> [What is required]: Return all of the entries exactly as written.
──────── Data extract ────────
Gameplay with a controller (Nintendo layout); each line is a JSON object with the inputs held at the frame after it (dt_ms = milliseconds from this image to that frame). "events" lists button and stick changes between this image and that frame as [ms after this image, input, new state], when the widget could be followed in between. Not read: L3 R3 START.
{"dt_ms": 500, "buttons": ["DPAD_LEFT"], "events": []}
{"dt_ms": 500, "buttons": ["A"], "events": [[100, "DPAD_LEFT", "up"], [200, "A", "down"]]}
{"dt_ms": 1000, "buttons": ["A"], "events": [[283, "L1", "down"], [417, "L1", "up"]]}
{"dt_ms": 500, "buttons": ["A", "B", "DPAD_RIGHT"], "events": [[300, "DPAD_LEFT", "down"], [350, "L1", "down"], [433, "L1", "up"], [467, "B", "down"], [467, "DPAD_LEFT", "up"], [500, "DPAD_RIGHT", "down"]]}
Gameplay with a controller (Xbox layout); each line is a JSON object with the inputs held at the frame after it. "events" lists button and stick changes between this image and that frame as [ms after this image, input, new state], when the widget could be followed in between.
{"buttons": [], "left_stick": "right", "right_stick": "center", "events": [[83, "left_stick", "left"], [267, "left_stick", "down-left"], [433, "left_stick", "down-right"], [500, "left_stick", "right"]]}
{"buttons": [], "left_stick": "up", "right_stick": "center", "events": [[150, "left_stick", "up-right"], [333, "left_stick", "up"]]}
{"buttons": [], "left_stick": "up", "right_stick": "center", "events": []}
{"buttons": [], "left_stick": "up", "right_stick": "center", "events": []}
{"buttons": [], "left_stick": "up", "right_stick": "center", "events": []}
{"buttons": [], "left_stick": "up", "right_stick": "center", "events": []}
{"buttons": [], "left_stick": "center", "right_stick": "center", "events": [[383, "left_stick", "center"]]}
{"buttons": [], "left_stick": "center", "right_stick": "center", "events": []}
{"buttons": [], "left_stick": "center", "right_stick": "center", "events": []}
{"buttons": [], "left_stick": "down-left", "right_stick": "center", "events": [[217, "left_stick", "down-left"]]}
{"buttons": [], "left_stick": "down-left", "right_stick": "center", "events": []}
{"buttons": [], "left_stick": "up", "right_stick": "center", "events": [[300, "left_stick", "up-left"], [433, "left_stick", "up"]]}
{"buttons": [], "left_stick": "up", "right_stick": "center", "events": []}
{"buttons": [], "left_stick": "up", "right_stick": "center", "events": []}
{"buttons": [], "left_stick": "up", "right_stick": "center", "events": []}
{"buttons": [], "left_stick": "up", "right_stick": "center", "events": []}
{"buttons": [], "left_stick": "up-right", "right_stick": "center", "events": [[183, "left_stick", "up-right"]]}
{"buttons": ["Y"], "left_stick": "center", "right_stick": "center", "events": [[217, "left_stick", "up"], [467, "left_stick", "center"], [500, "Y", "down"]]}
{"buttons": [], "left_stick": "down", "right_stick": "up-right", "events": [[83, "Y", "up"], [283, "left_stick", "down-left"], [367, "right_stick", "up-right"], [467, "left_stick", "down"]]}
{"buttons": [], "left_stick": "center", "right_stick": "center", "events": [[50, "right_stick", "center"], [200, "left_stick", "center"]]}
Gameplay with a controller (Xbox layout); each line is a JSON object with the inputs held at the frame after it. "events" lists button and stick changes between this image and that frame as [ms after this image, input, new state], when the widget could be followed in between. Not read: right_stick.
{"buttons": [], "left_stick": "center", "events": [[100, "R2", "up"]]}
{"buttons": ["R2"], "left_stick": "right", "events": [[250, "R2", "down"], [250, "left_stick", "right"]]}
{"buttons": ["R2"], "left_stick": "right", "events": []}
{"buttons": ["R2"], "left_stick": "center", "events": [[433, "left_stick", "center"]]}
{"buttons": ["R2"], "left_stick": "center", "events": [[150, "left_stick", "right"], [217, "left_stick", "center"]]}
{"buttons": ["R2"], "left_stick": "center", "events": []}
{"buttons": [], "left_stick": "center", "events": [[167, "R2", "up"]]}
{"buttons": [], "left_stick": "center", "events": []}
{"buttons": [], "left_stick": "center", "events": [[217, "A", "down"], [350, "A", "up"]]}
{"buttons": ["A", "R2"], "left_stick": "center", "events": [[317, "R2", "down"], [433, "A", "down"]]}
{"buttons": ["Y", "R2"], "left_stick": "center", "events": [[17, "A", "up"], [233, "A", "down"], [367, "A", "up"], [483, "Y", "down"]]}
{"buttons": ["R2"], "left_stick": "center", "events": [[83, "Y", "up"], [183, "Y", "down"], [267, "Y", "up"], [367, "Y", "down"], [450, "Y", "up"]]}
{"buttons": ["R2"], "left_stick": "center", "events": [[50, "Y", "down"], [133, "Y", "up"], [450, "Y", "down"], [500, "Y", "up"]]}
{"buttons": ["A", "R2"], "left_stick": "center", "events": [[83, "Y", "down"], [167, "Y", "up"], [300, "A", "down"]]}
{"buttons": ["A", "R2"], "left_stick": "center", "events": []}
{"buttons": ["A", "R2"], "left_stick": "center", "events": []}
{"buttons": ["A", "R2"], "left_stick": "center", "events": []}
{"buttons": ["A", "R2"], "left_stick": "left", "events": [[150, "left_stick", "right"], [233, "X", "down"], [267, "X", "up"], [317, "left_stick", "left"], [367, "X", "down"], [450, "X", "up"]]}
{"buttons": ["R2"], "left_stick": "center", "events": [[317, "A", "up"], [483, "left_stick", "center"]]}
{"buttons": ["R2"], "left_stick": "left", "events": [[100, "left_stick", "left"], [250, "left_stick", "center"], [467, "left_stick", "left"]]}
────────
> [Answer to this task]:
Gameplay with a controller (Nintendo layout); each line is a JSON object with the inputs held at the frame after it (dt_ms = milliseconds from this image to that frame). "events" lists button and stick changes between this image and that frame as [ms after this image, input, new state], when the widget could be followed in between. Not read: L3 R3 START.
{"dt_ms": 500, "buttons": ["DPAD_LEFT"], "events": []}
{"dt_ms": 500, "buttons": ["A"], "events": [[100, "DPAD_LEFT", "up"], [200, "A", "down"]]}
{"dt_ms": 1000, "buttons": ["A"], "events": [[283, "L1", "down"], [417, "L1", "up"]]}
{"dt_ms": 500, "buttons": ["A", "B", "DPAD_RIGHT"], "events": [[300, "DPAD_LEFT", "down"], [350, "L1", "down"], [433, "L1", "up"], [467, "B", "down"], [467, "DPAD_LEFT", "up"], [500, "DPAD_RIGHT", "down"]]}
Gameplay with a controller (Xbox layout); each line is a JSON object with the inputs held at the frame after it. "events" lists button and stick changes between this image and that frame as [ms after this image, input, new state], when the widget could be followed in between.
{"buttons": [], "left_stick": "right", "right_stick": "center", "events": [[83, "left_stick", "left"], [267, "left_stick", "down-left"], [433, "left_stick", "down-right"], [500, "left_stick", "right"]]}
{"buttons": [], "left_stick": "up", "right_stick": "center", "events": [[150, "left_stick", "up-right"], [333, "left_stick", "up"]]}
{"buttons": [], "left_stick": "up", "right_stick": "center", "events": []}
{"buttons": [], "left_stick": "up", "right_stick": "center", "events": []}
{"buttons": [], "left_stick": "up", "right_stick": "center", "events": []}
{"buttons": [], "left_stick": "up", "right_stick": "center", "events": []}
{"buttons": [], "left_stick": "center", "right_stick": "center", "events": [[383, "left_stick", "center"]]}
{"buttons": [], "left_stick": "center", "right_stick": "center", "events": []}
{"buttons": [], "left_stick": "center", "right_stick": "center", "events": []}
{"buttons": [], "left_stick": "down-left", "right_stick": "center", "events": [[217, "left_stick", "down-left"]]}
{"buttons": [], "left_stick": "down-left", "right_stick": "center", "events": []}
{"buttons": [], "left_stick": "up", "right_stick": "center", "events": [[300, "left_stick", "up-left"], [433, "left_stick", "up"]]}
{"buttons": [], "left_stick": "up", "right_stick": "center", "events": []}
{"buttons": [], "left_stick": "up", "right_stick": "center", "events": []}
{"buttons": [], "left_stick": "up", "right_stick": "center", "events": []}
{"buttons": [], "left_stick": "up", "right_stick": "center", "events": []}
{"buttons": [], "left_stick": "up-right", "right_stick": "center", "events": [[183, "left_stick", "up-right"]]}
{"buttons": ["Y"], "left_stick": "center", "right_stick": "center", "events": [[217, "left_stick", "up"], [467, "left_stick", "center"], [500, "Y", "down"]]}
{"buttons": [], "left_stick": "down", "right_stick": "up-right", "events": [[83, "Y", "up"], [283, "left_stick", "down-left"], [367, "right_stick", "up-right"], [467, "left_stick", "down"]]}
{"buttons": [], "left_stick": "center", "right_stick": "center", "events": [[50, "right_stick", "center"], [200, "left_stick", "center"]]}
Gameplay with a controller (Xbox layout); each line is a JSON object with the inputs held at the frame after it. "events" lists button and stick changes between this image and that frame as [ms after this image, input, new state], when the widget could be followed in between. Not read: right_stick.
{"buttons": [], "left_stick": "center", "events": [[100, "R2", "up"]]}
{"buttons": ["R2"], "left_stick": "right", "events": [[250, "R2", "down"], [250, "left_stick", "right"]]}
{"buttons": ["R2"], "left_stick": "right", "events": []}
{"buttons": ["R2"], "left_stick": "center", "events": [[433, "left_stick", "center"]]}
{"buttons": ["R2"], "left_stick": "center", "events": [[150, "left_stick", "right"], [217, "left_stick", "center"]]}
{"buttons": ["R2"], "left_stick": "center", "events": []}
{"buttons": [], "left_stick": "center", "events": [[167, "R2", "up"]]}
{"buttons": [], "left_stick": "center", "events": []}
{"buttons": [], "left_stick": "center", "events": [[217, "A", "down"], [350, "A", "up"]]}
{"buttons": ["A", "R2"], "left_stick": "center", "events": [[317, "R2", "down"], [433, "A", "down"]]}
{"buttons": ["Y", "R2"], "left_stick": "center", "events": [[17, "A", "up"], [233, "A", "down"], [367, "A", "up"], [483, "Y", "down"]]}
{"buttons": ["R2"], "left_stick": "center", "events": [[83, "Y", "up"], [183, "Y", "down"], [267, "Y", "up"], [367, "Y", "down"], [450, "Y", "up"]]}
{"buttons": ["R2"], "left_stick": "center", "events": [[50, "Y", "down"], [133, "Y", "up"], [450, "Y", "down"], [500, "Y", "up"]]}
{"buttons": ["A", "R2"], "left_stick": "center", "events": [[83, "Y", "down"], [167, "Y", "up"], [300, "A", "down"]]}
{"buttons": ["A", "R2"], "left_stick": "center", "events": []}
{"buttons": ["A", "R2"], "left_stick": "center", "events": []}
{"buttons": ["A", "R2"], "left_stick": "center", "events": []}
{"buttons": ["A", "R2"], "left_stick": "left", "events": [[150, "left_stick", "right"], [233, "X", "down"], [267, "X", "up"], [317, "left_stick", "left"], [367, "X", "down"], [450, "X", "up"]]}
{"buttons": ["R2"], "left_stick": "center", "events": [[317, "A", "up"], [483, "left_stick", "center"]]}
{"buttons": ["R2"], "left_stick": "left", "events": [[100, "left_stick", "left"], [250, "left_stick", "center"], [467, "left_stick", "left"]]}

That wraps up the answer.